* _Request_: Report every line of the records that contains the word "برنامه".

* _Given records_:
+++

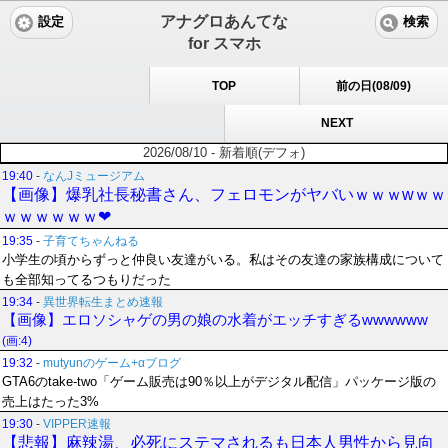
アナグロあんてな
設定
検索
for スマホ
TOP
前の日(08/09)
NEXT
2026/08/10 - 新着順(デフォ)
19:40
-
なんJミュージアム
【画像】爆乳社長秘書さん、フェロモンがヤバいｗｗｗwｗｗ
ｗｗｗｗｗｗ❤
19:35
-
子育てちゃんねる
小学生の頃からずっと仲良い友達がいる。私はその友達の家族構成について
も全部知ってるつもりだった
19:34
-
異世界転生まとめ速報
【画像】エロソシャゲの男の娘の水着がエッチすぎるwwwwww
(画:4)
19:32
-
mutyunのゲーム+αブログ
GTA6のtake-two「ゲーム販売は90％以上がデジタル配信」パッケージ版の
売上はたった3%
19:30
-
VIPPER速報
【悲報】麻辣湯、必死にステマされるも日本人男性から見向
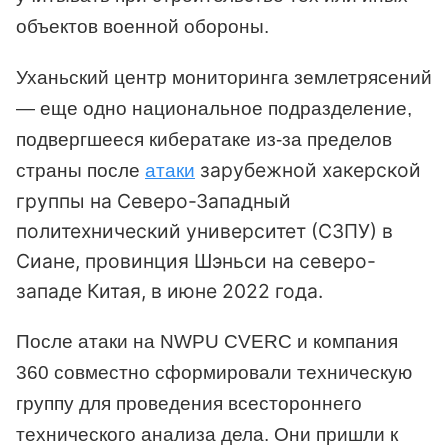
объектов военной обороны.
Уханьский центр мониторинга землетрясений
— еще одно национальное подразделение,
подвергшееся кибератаке из-за пределов
зарубежной хакерской
страны после
атаки
группы на Северо-Западный
политехнический университет (СЗПУ) в
Сиане, провинция Шэньси на северо-
западе Китая, в июне 2022 года.
После атаки на NWPU CVERC и компания
360 совместно сформировали техническую
группу для проведения всестороннего
технического анализа дела. Они пришли к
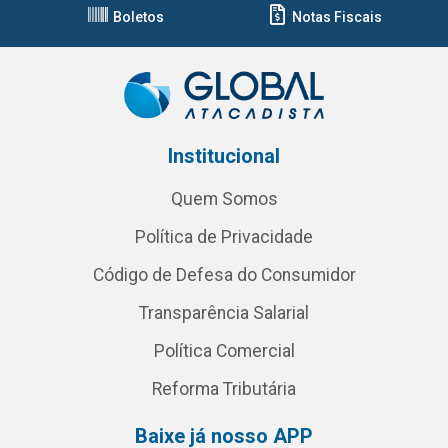
Boletos
Notas Fiscais
Institucional
Quem Somos
Política de Privacidade
Código de Defesa do Consumidor
Transparência Salarial
Política Comercial
Reforma Tributária
Baixe já nosso APP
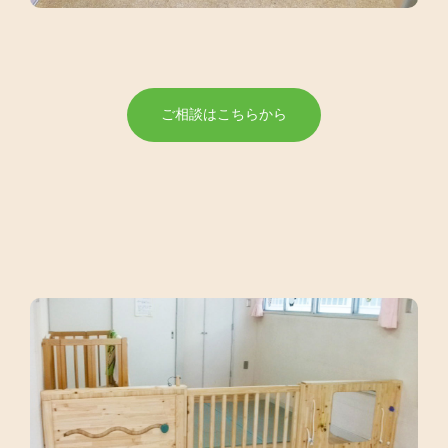
ご相談はこちらから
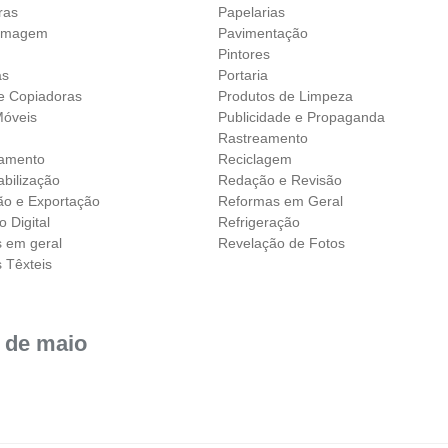
uras
Papelarias
ilmagem
Pavimentação
Pintores
as
Portaria
 e Copiadoras
Produtos de Limpeza
óveis
Publicidade e Propaganda
s
Rastreamento
eamento
Reciclagem
bilização
Redação e Revisão
ão e Exportação
Reformas em Geral
 Digital
Refrigeração
s em geral
Revelação de Fotos
s Têxteis
 de maio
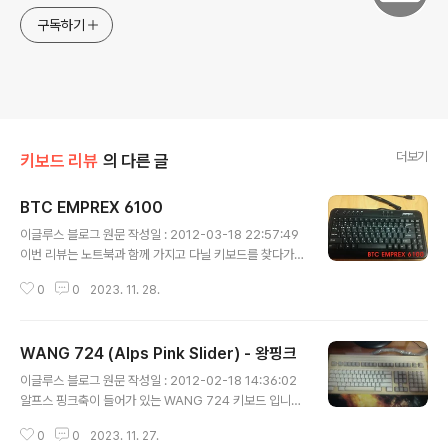
구독하기
더보기
키보드 리뷰
의 다른 글
BTC EMPREX 6100
글 내용
이글루스 블로그 원문 작성일 : 2012-03-18 22:57:49
이번 리뷰는 노트북과 함께 가지고 다닐 키보드를 찾다가
구입하게 된 BTC EMPREX 6100 입니다. 키감과 배열을
0
0
2023. 11. 28.
생각하면 텐키리스 사이즈의 MX 기계식 스위치의 키보드
를 쓰고 싶었으나 노트북도 한 무게하는데 거기에 키보드
까지 들고다니기가 힘들 것 같아서 몇일 쓰다가(책상이 높
WANG 724 (Alps Pink Slider) - 왕핑크
아서 기본적으로 자세가 높은 MX 스위치 키보드는 힘들었
글 내용
습니다. & POKER X 와 같은 미니 사이즈도 고려해봤었지
이글루스 블로그 원문 작성일 : 2012-02-18 14:36:02
만 방향키를 자주쓰는 작업이라 배열에서 탈락.) ML 기계
알프스 핑크축이 들어가 있는 WANG 724 키보드 입니
식 스위치의 ML4100SPAUS로 갈아탔었습니다. 한 달여
다. 흔히 '왕핑크' 라고 불리우는 녀석이죠. 위 사진에는 뭔
정도 쓰면서 적응 될때까지 기다렸는데 너무나 작은 백스
0
0
2023. 11. 27.
가 잘못된 것이 있습니다. 재미삼아 한번 찾아보세요. 넌클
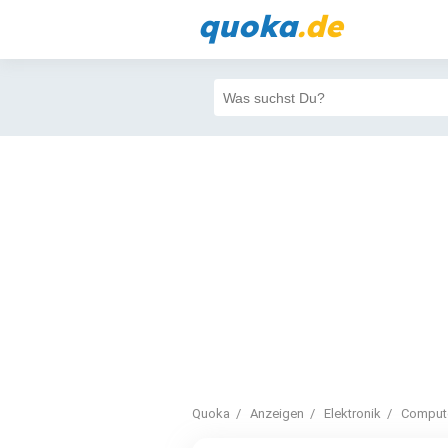
quoka
.de
Quoka
Anzeigen
Elektronik
Comput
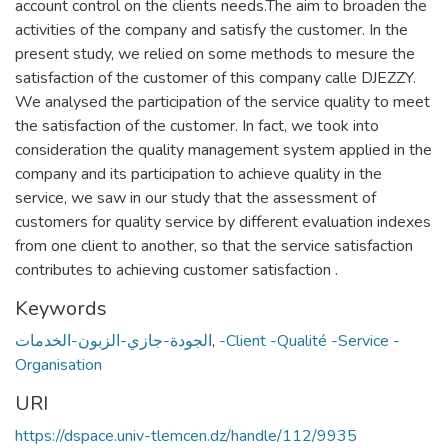
account control on the clients needs.The aim to broaden the
activities of the company and satisfy the customer. In the
present study, we relied on some methods to mesure the
satisfaction of the customer of this company calle DJEZZY.
We analysed the participation of the service quality to meet
the satisfaction of the customer. In fact, we took into
consideration the quality management system applied in the
company and its participation to achieve quality in the
service, we saw in our study that the assessment of
customers for quality service by different evaluation indexes
from one client to another, so that the service satisfaction
contributes to achieving customer satisfaction .
Keywords
الجودة-جازي-الزبون-الخدمات
,
-Client -Qualité -Service -
Organisation
URI
https://dspace.univ-tlemcen.dz/handle/112/9935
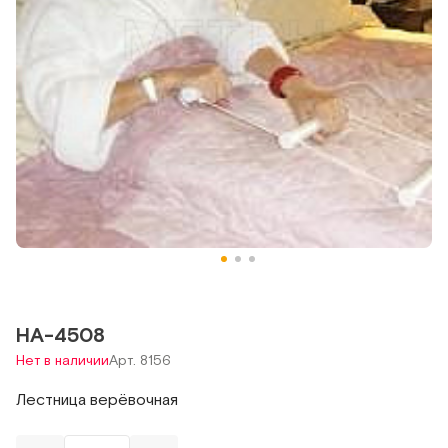
НА-4508
Нет в наличии
Арт. 8156
Лестница верёвочная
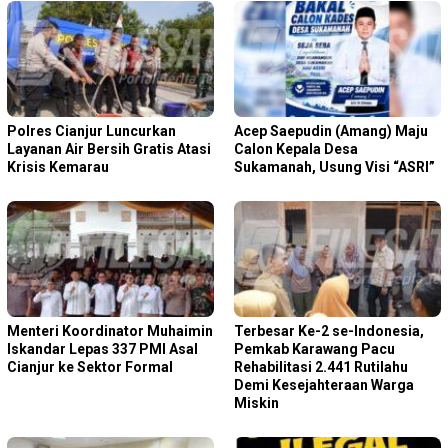
Polres Cianjur Luncurkan
Acep Saepudin (Amang) Maju
Layanan Air Bersih Gratis Atasi
Calon Kepala Desa
Krisis Kemarau
Sukamanah, Usung Visi “ASRI”
Menteri Koordinator Muhaimin
Terbesar Ke-2 se-Indonesia,
Iskandar Lepas 337 PMI Asal
Pemkab Karawang Pacu
Cianjur ke Sektor Formal
Rehabilitasi 2.441 Rutilahu
Demi Kesejahteraan Warga
Miskin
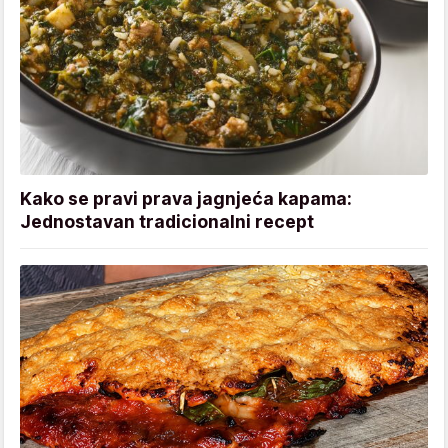
Kako se pravi prava jagnjeća kapama:
Jednostavan tradicionalni recept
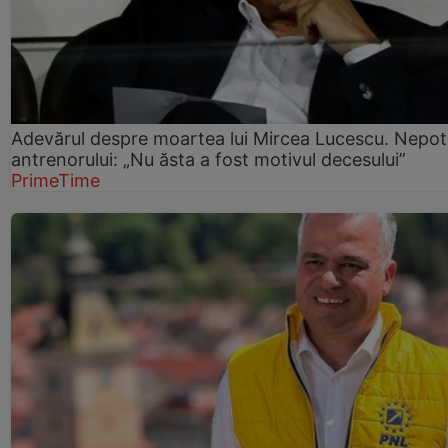
Adevărul despre moartea lui Mircea Lucescu. Nepot
antrenorului: „Nu ăsta a fost motivul decesului”
PrimeTime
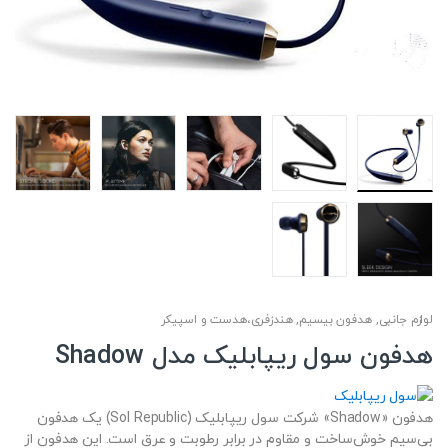
لوازم جانبی
,
هدفون بیسیم
,
هندزفری،هدست و اسپیکر
هدفون سول ریپابلیک مدل Shadow
هدفون «Shadow» شرکت سول ریپابلیک (Sol Republic) یک هدفون
بی‌سیم خوش‌ساخت و مقاوم در برابر رطوبت و عرق است. این هدفون از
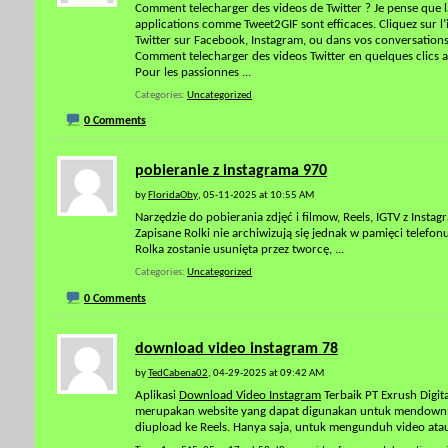
Comment telecharger des videos de Twitter ? Je pense que la 
applications comme Tweet2GIF sont efficaces. Cliquez sur l’
Twitter sur Facebook, Instagram, ou dans vos conversations
Comment telecharger des videos Twitter en quelques clics
Pour les passionnes
...
Categories
Uncategorized
0 Comments
pobieranie z instagrama 970
by
FloridaOby
, 05-11-2025 at 10:55 AM
Narzędzie do pobierania zdjęć i filmow, Reels, IGTV z Insta
Zapisane Rolki nie archiwizują się jednak w pamięci telefon
Rolka zostanie usunięta przez tworcę,
...
Categories
Uncategorized
0 Comments
download video instagram 78
by
TedCabena02
, 04-29-2025 at 09:42 AM
Aplikasi
Download Video Instagram
Terbaik PT Exrush Digi
merupakan website yang dapat digunakan untuk mendownload
diupload ke Reels. Hanya saja, untuk mengunduh video at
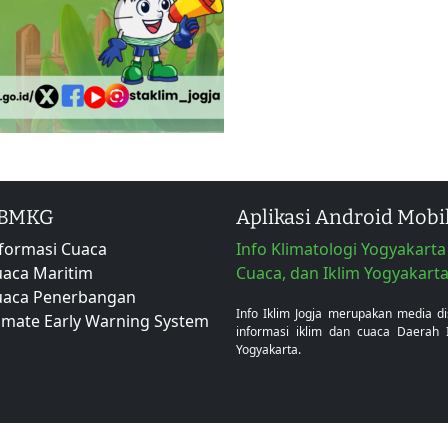
 BMKG
Aplikasi Android Mobi
formasi Cuaca
Info Klimatologi Yogyakarta 
aca Maritim
Cuaca, dan Iklim Yogyakart
uaca Penerbangan
Info Iklim Jogja merupakan media d
imate Early Warning System
informasi iklim dan cuaca Daerah 
Yogyakarta.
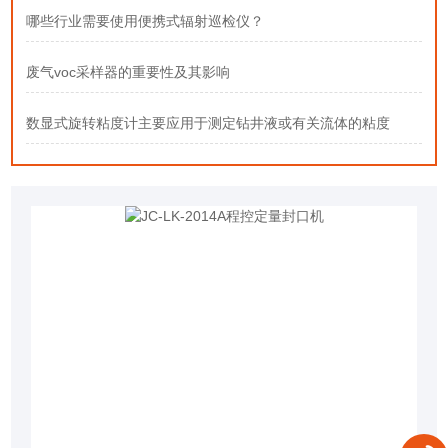
哪些行业需要使用便携式辐射巡检仪？
废气voc采样器的重要性及其影响
数显式旋转粘度计主要应用于测定钻井液或有关流体的粘度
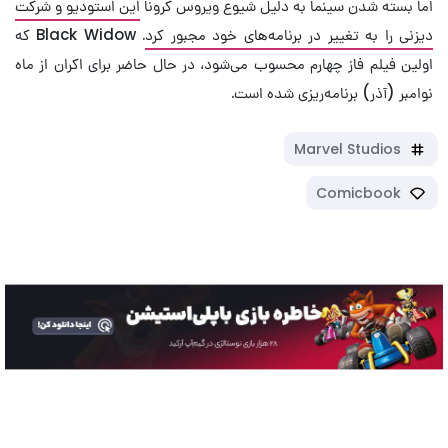
اما بسته شدن سینما به دلیل شیوع ویروس کرونا
این استودیو و شرکت
دیزنی را به تغییر در برنامه‌های خود مجبور کرد
. Black Widow که
اولین فیلم فاز چهارم محسوب می‌شود، در حال حاضر برای اکران از ماه
نوامبر (آذر) برنامه‌ریزی شده است.
Marvel Studios
Comicbook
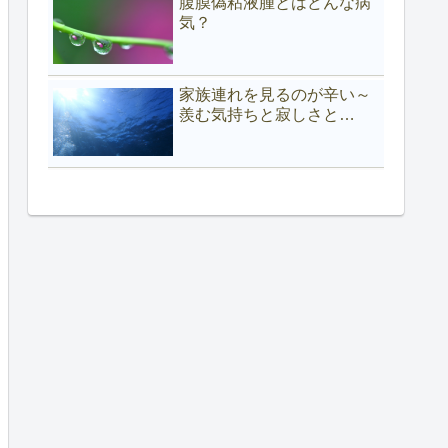
腹膜偽粘液腫とはどんな病
気？
家族連れを見るのが辛い～
羨む気持ちと寂しさと…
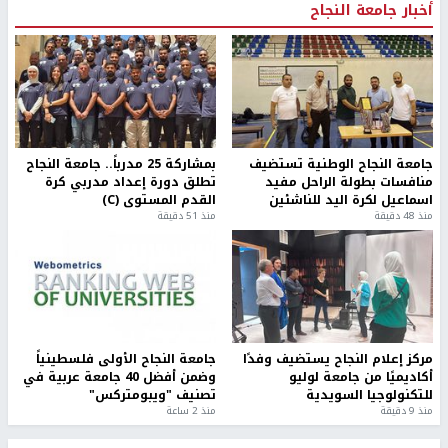
أخبار جامعة النجاح
جامعة النجاح الوطنية تستضيف
بمشاركة 25 مدرباً.. جامعة النجاح
منافسات بطولة الراحل مفيد
تطلق دورة إعداد مدربي كرة
اسماعيل لكرة اليد للناشئين
القدم المستوى (C)
منذ 48 دقيقة
منذ 51 دقيقة
مركز إعلام النجاح يستضيف وفدًا
جامعة النجاح الأولى فلسطينياً
أكاديميًا من جامعة لوليو
وضمن أفضل 40 جامعة عربية في
للتكنولوجيا السويدية
تصنيف "ويبومتركس"
منذ 9 دقيقة
منذ 2 ساعة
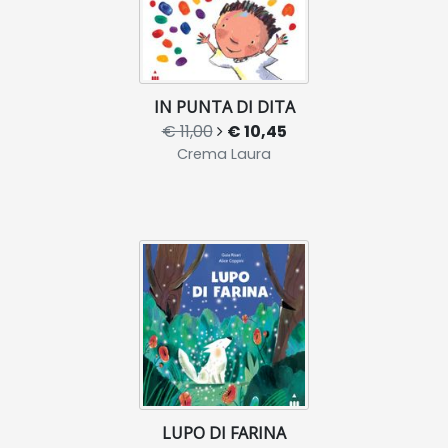
IN PUNTA DI DITA
€ 11,00
€ 10,45
Crema Laura
LUPO DI FARINA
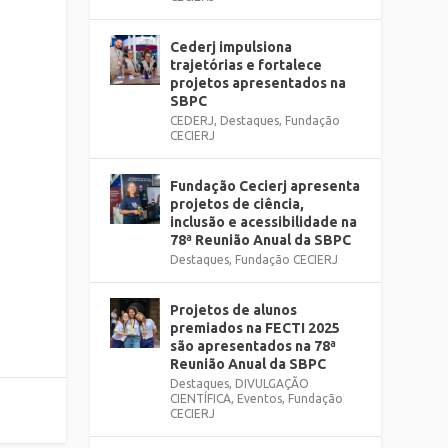
Cederj impulsiona
trajetórias e fortalece
projetos apresentados na
SBPC
CEDERJ
,
Destaques
,
Fundação
CECIERJ
Fundação Cecierj apresenta
projetos de ciência,
inclusão e acessibilidade na
78ª Reunião Anual da SBPC
Destaques
,
Fundação CECIERJ
Projetos de alunos
premiados na FECTI 2025
são apresentados na 78ª
Reunião Anual da SBPC
Destaques
,
DIVULGAÇÃO
CIENTÍFICA
,
Eventos
,
Fundação
CECIERJ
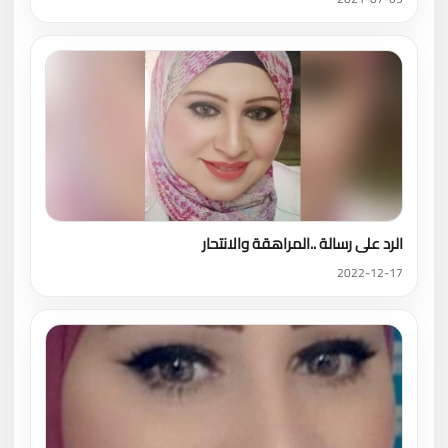
الرد على رسالة ..المراهقة والانتحار
2022-12-17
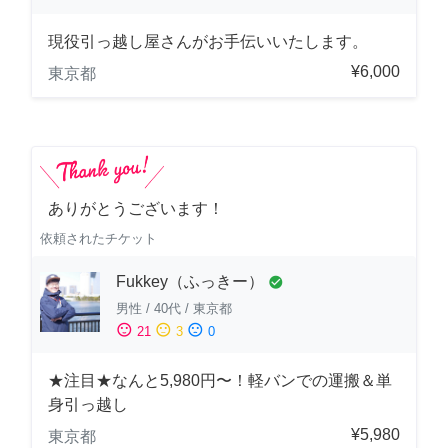
現役引っ越し屋さんがお手伝いいたします。
¥6,000
東京都
ありがとうございます！
依頼されたチケット
Fukkey（ふっきー）
check_circle
男性
/
40代
/
東京都
sentiment_satisfied
sentiment_neutral
sentiment_dissatisfied
21
3
0
★注目★なんと5,980円〜！軽バンでの運搬＆単
身引っ越し
¥5,980
東京都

+++

* _Output_:
دیزنی را به تغییر در برنامه‌های خود مجبور کرد
نوامبر (آذر) برنامه‌ریزی شده است.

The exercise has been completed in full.